YOUR ASSIGNMENT:
For every line that contains the string "scroll", pull that line out of the material below.
::::
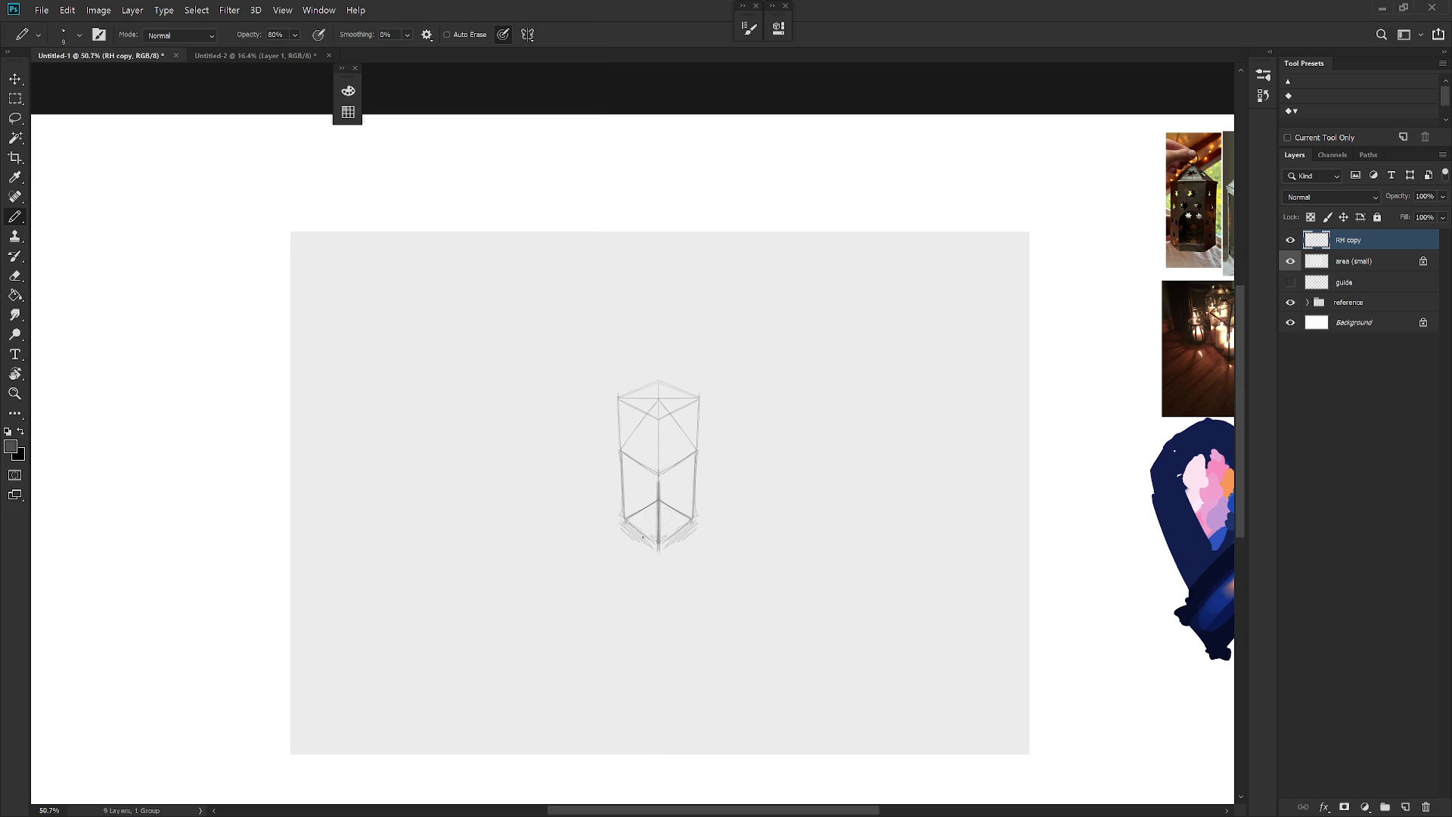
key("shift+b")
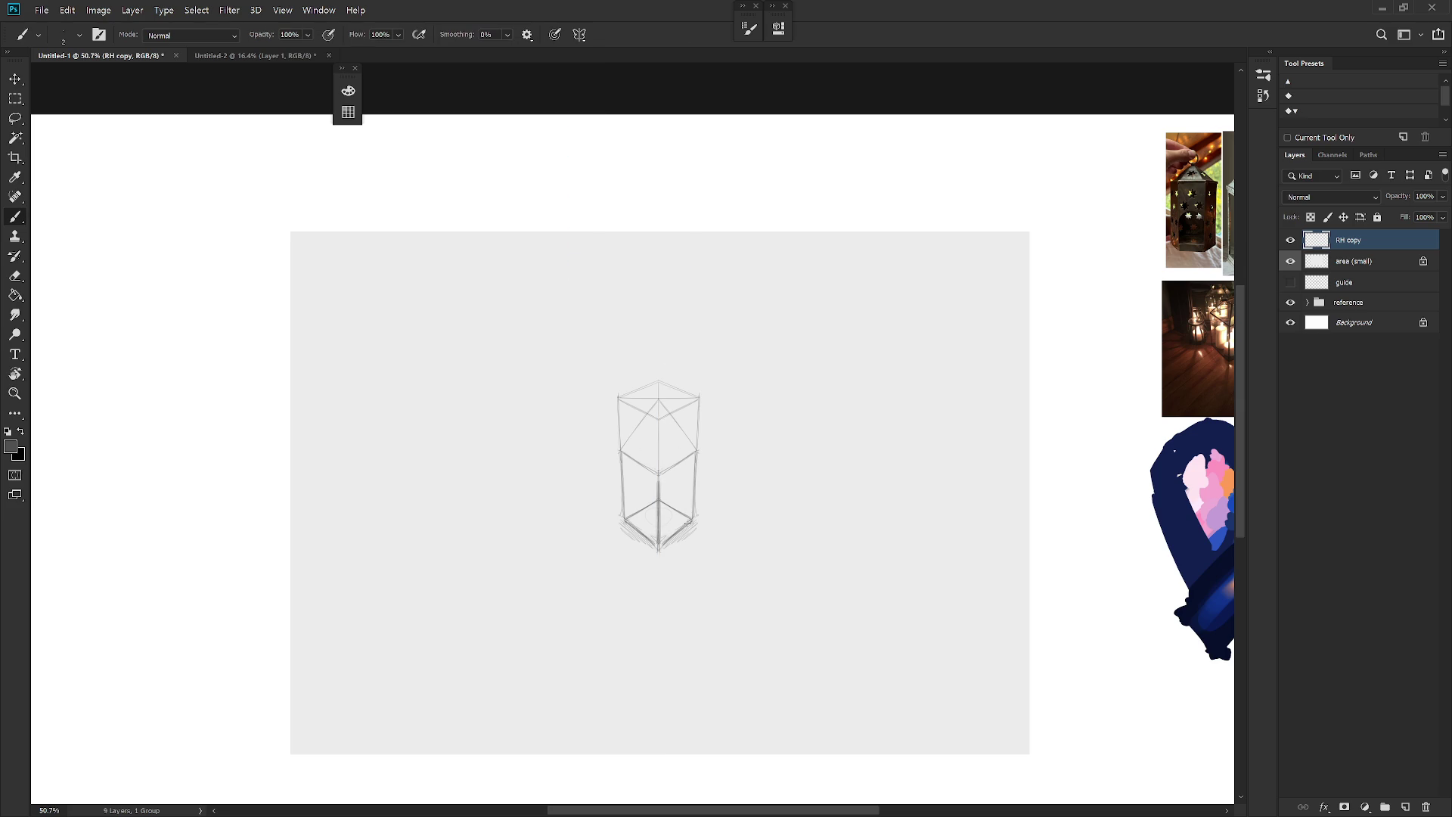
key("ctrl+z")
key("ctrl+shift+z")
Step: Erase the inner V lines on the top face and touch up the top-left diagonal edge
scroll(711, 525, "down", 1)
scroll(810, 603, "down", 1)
::::
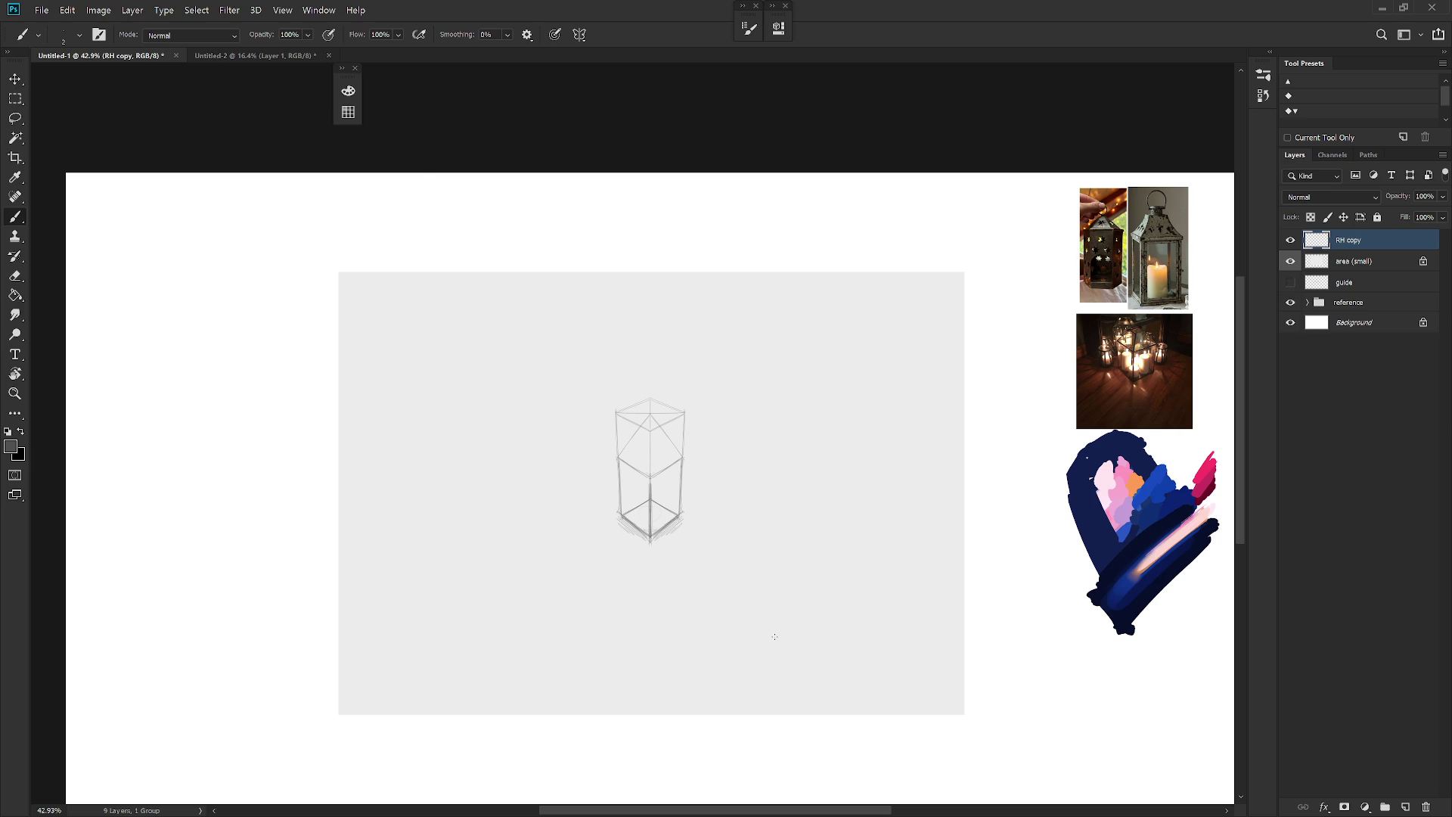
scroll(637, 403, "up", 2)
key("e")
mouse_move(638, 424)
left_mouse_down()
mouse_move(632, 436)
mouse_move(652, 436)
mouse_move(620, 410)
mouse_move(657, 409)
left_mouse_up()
::::
RESULT OF THIS TASK:
scroll(711, 525, "down", 1)
scroll(810, 603, "down", 1)
scroll(637, 403, "up", 2)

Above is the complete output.